:: Task description ::
Copy, from the data below, each line that has the word "left".

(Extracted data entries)
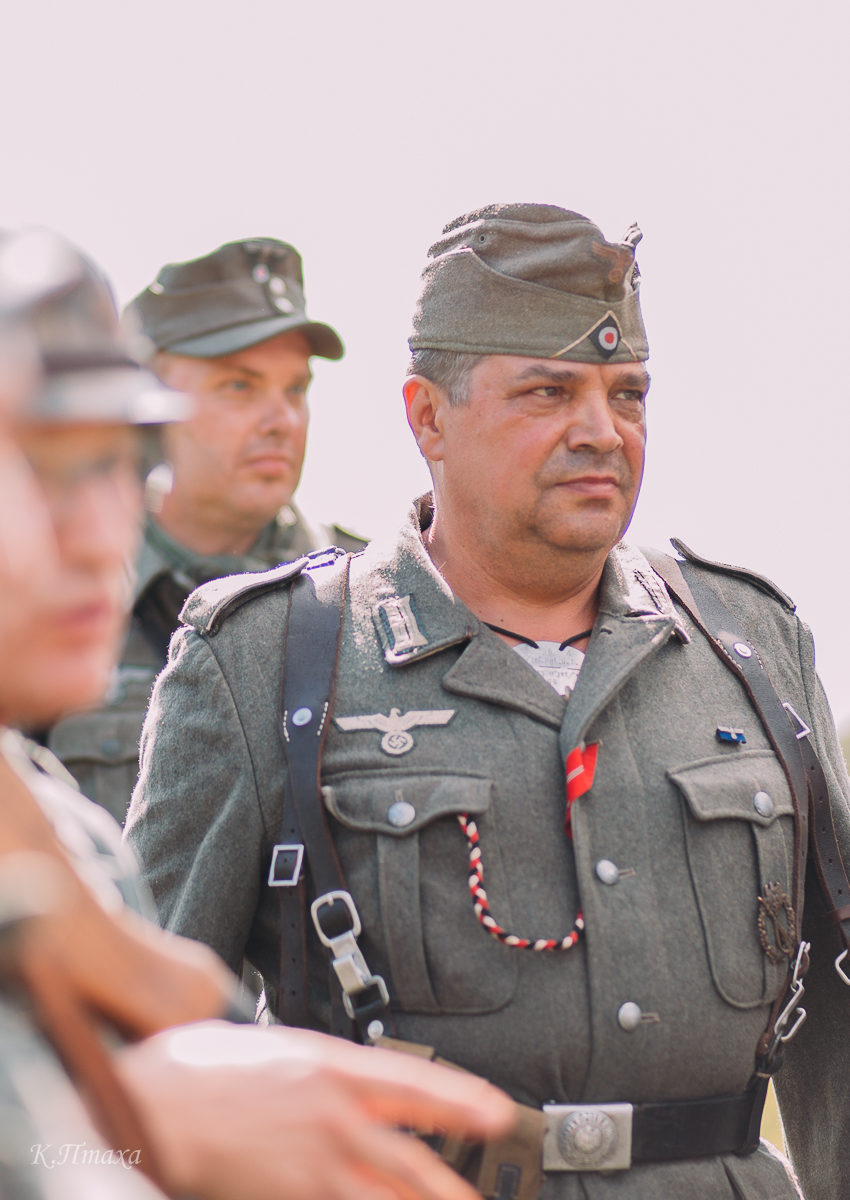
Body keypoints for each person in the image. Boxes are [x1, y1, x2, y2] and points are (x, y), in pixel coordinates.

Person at [125, 202, 850, 1200]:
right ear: (427, 416)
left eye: (627, 394)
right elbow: (144, 1048)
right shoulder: (269, 660)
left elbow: (837, 1017)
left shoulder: (751, 642)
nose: (601, 431)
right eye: (548, 392)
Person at [0, 228, 513, 1200]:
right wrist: (140, 1127)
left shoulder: (65, 835)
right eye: (45, 467)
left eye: (115, 464)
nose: (96, 533)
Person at [45, 237, 365, 823]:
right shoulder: (57, 602)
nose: (282, 420)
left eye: (295, 388)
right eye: (239, 386)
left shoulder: (372, 596)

:: Solution below ::
left eye: (627, 394)
left elbow: (837, 1017)
left shoulder: (751, 642)
left shoulder: (65, 835)
left eye: (115, 464)
left eye: (295, 388)
left shoulder: (372, 596)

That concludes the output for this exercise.